= Convening authority (court-martial) =

Individual in US military law

In United States military law, a convening authority is an individual with certain legal powers granted under either the Uniform Code of Military Justice (i.e. the regular military justice system) or the Military Commissions Act of 2009 (for the Guantanamo military commissions).

==Uniform Code of Military Justice==
The term convening authority is used in the Uniform Code of Military Justice (UCMJ) when referring to an individual whose function is of critical importance in the US military justice system. The persons who may exercise this authority are defined in article 22 for general court-martial, article 23 for special court-martial, and article 24 for summary court-martial. The convening authority decides on the disposition of cases to investigation and trial, and also selects the members of a court-martial.

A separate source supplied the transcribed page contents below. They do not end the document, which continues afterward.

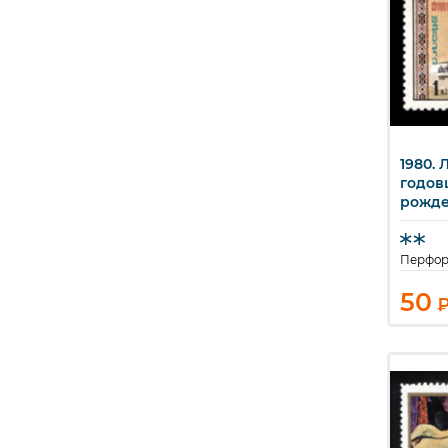
1980. Л
Б
годов
рожде
Перфор
50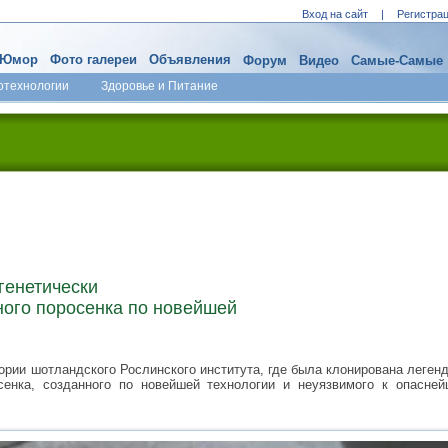
Вход на сайт
|
Регистра
Юмор
Фото галереи
Объявления
Форум
Видео
Самые-Самые
отехнологии
Здоровье и Питание
генетически
ого поросенка по новейшей
ории шотландского Рослинского института, где была клонирована леген
сенка, созданного по новейшей технологии и неуязвимого к опасне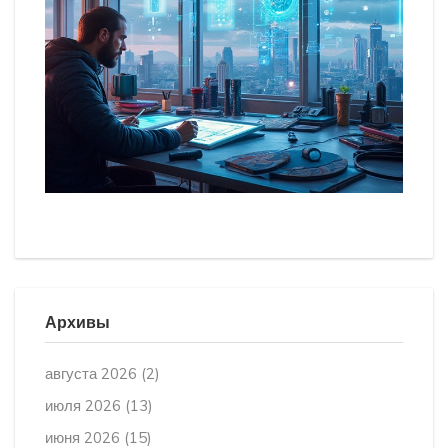
Архивы
августа 2026
(2)
июля 2026
(13)
июня 2026
(15)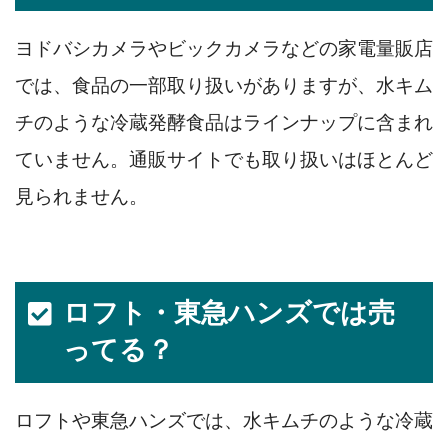
ヨドバシカメラやビックカメラなどの家電量販店
では、食品の一部取り扱いがありますが、水キム
チのような冷蔵発酵食品はラインナップに含まれ
ていません。通販サイトでも取り扱いはほとんど
見られません。
ロフト・東急ハンズでは売
ってる？
ロフトや東急ハンズでは、水キムチのような冷蔵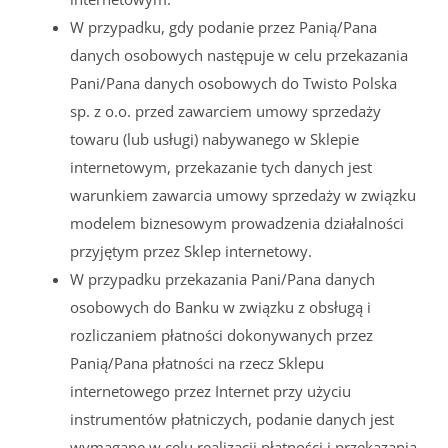
W przypadku, gdy podanie przez Panią/Pana
danych osobowych następuje w celu przekazania
Pani/Pana danych osobowych do Twisto Polska
sp. z o.o. przed zawarciem umowy sprzedaży
towaru (lub usługi) nabywanego w Sklepie
internetowym, przekazanie tych danych jest
warunkiem zawarcia umowy sprzedaży w związku
modelem biznesowym prowadzenia działalności
przyjętym przez Sklep internetowy.
W przypadku przekazania Pani/Pana danych
osobowych do Banku w związku z obsługą i
rozliczaniem płatności dokonywanych przez
Panią/Pana płatności na rzecz Sklepu
internetowego przez Internet przy użyciu
instrumentów płatniczych, podanie danych jest
wymagane w celu realizacji płatności i przekazania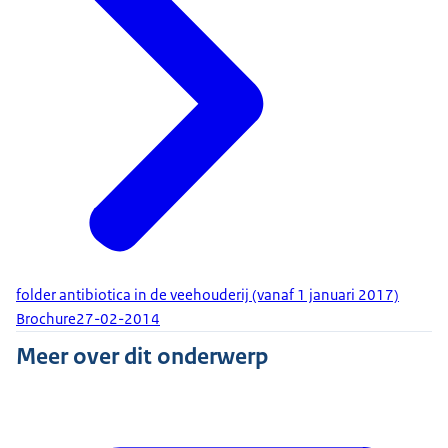
folder antibiotica in de veehouderij (vanaf 1 januari 2017)
Brochure
27-02-2014
Meer over dit onderwerp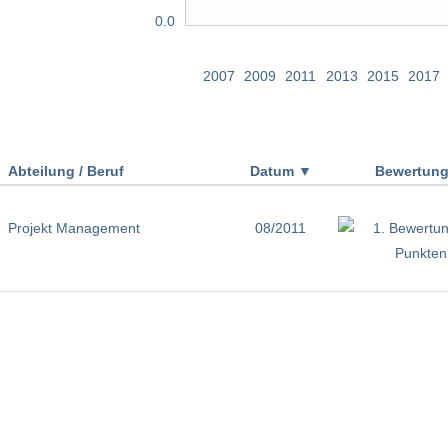
0.0
2007
2009
2011
2013
2015
2017
Abteilung / Beruf
Datum
▼
Bewertun
Projekt Management
08/2011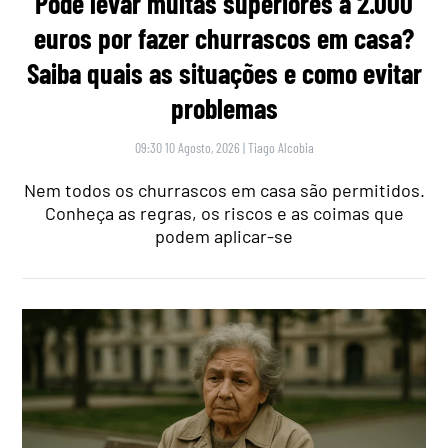
Pode levar multas superiores a 2.000
euros por fazer churrascos em casa?
Saiba quais as situações e como evitar
problemas
09:30 10 Agosto, 2026
|
Tiago Alcobia
Nem todos os churrascos em casa são permitidos.
Conheça as regras, os riscos e as coimas que
podem aplicar-se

The appointees serve as the military judge and members of the "panel", which decides the guilt or innocence of a person standing trial before the court-martial or military commission. Enlisted members on trial may demand that enlisted members be included on the panel. The court-martial then reports back to the convening authority their recommended verdict.

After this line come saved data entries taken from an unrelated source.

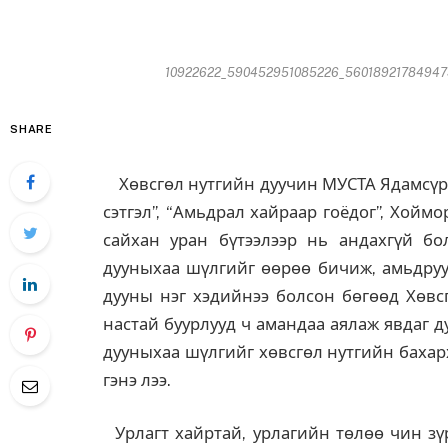
10922622_590452951085226_5601892178494737
SHARE
Хөвсгөл нутгийн дуучин МУСТА Ядамсүрэ
сэтгэл”, “Амьдрал хайраар гоёдог”, Хойм
сайхан уран бүтээлээр нь андахгүй бо
дууныхаа шүлгийг өөрөө бичиж, амьдруу
дууны нэг хэдийнээ болсон бөгөөд Хөвс
настай буурлууд ч амандаа аялаж явдаг д
дууныхаа шүлгийг хөвсгөл нутгийн бахар
гэнэ лээ.
Урлагт хайртай, урлагийн төлөө чин зүр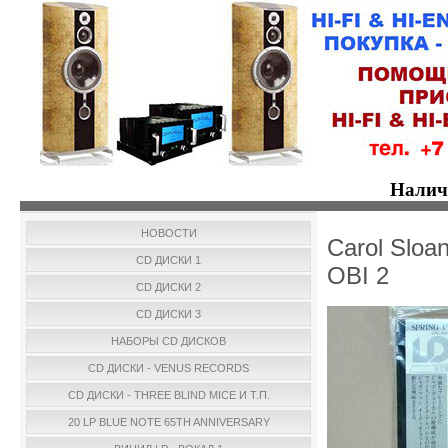
Налич
НОВОСТИ
Carol Sloa
CD ДИСКИ 1
OBI 2
CD ДИСКИ 2
CD ДИСКИ 3
НАБОРЫ CD ДИСКОВ
CD ДИСКИ - VENUS RECORDS
CD ДИСКИ - THREE BLIND MICE И Т.П.
20 LP BLUE NOTE 65TH ANNIVERSARY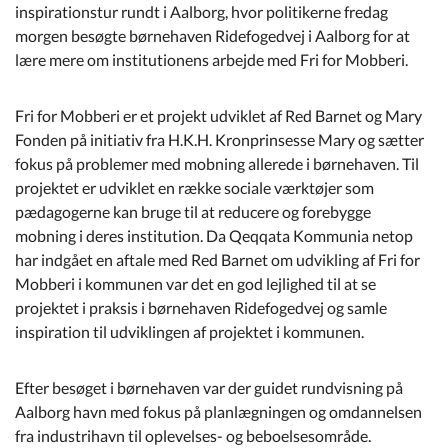
Kommuneplan
inspirationstur rundt i Aalborg, hvor politikerne fredag
morgen besøgte børnehaven Ridefogedvej i Aalborg for at
lære mere om institutionens arbejde med Fri for Mobberi.
Om Kommunen
Fri for Mobberi er et projekt udviklet af Red Barnet og Mary
Fonden på initiativ fra H.K.H. Kronprinsesse Mary og sætter
fokus på problemer med mobning allerede i børnehaven. Til
projektet er udviklet en række sociale værktøjer som
pædagogerne kan bruge til at reducere og forebygge
mobning i deres institution. Da Qeqqata Kommunia netop
har indgået en aftale med Red Barnet om udvikling af Fri for
Mobberi i kommunen var det en god lejlighed til at se
projektet i praksis i børnehaven Ridefogedvej og samle
inspiration til udviklingen af projektet i kommunen.
Efter besøget i børnehaven var der guidet rundvisning på
Aalborg havn med fokus på planlægningen og omdannelsen
fra industrihavn til oplevelses- og beboelsesområde.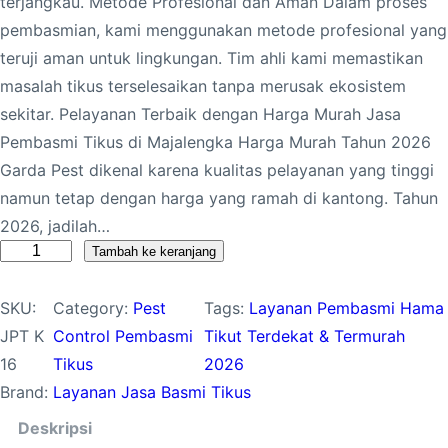
terjangkau. Metode Profesional dan Aman Dalam proses
pembasmian, kami menggunakan metode profesional yang
teruji aman untuk lingkungan. Tim ahli kami memastikan
masalah tikus terselesaikan tanpa merusak ekosistem
sekitar. Pelayanan Terbaik dengan Harga Murah Jasa
Pembasmi Tikus di Majalengka Harga Murah Tahun 2026
Garda Pest dikenal karena kualitas pelayanan yang tinggi
namun tetap dengan harga yang ramah di kantong. Tahun
2026, jadilah…
K
Tambah ke keranjang
u
SKU:
Category:
Pest
Tags:
Layanan Pembasmi Hama
a
JPT K
Control Pembasmi
Tikut Terdekat & Termurah
n
16
Tikus
2026
t
Brand:
Layanan Jasa Basmi Tikus
i
t
Deskripsi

Unlike a civilian trial, the convening authority's "command prerogative" entitles them to amend or overturn the sentence of a court-martial. However, the convening authority may not set aside a finding of not guilty or increase the severity of a recommended punishment.

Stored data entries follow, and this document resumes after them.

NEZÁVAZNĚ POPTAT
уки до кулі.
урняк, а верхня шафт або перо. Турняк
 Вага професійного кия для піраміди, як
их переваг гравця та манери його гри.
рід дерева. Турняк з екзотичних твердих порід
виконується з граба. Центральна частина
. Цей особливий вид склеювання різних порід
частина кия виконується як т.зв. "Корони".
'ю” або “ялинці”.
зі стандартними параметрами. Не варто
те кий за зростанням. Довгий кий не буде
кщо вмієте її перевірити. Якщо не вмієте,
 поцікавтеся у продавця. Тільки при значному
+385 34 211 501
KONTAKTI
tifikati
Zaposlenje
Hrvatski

While normally only exercised in practice by members of the armed forces, six civilian officials can also act as a convening authority: the President, the Secretary of Defense, the three "service secretaries" (the Secretary of the Army, Secretary of the Navy, and Secretary of the Air Force), and the Secretary of Homeland Security (when the United States Coast Guard is under the United States Department of Homeland Security and has not been transferred to the Department of the Navy under the Department of Defense).

==Military Commissions Act==
The individual in overall charge of the Guantanamo military commissions is also called the convening authority. Their position broadly mirrors the provisions found in the Uniform Code of Military Justice. The first three incumbents were civilian officials, although the first and third incumbents, John D. Altenburg and Bruce MacDonald, were retired military flag officers. Susan J. Crawford, the second convening authority, had been a long-term senior civilian lawyer for the Department of Defense, eventually serving as the Inspector General.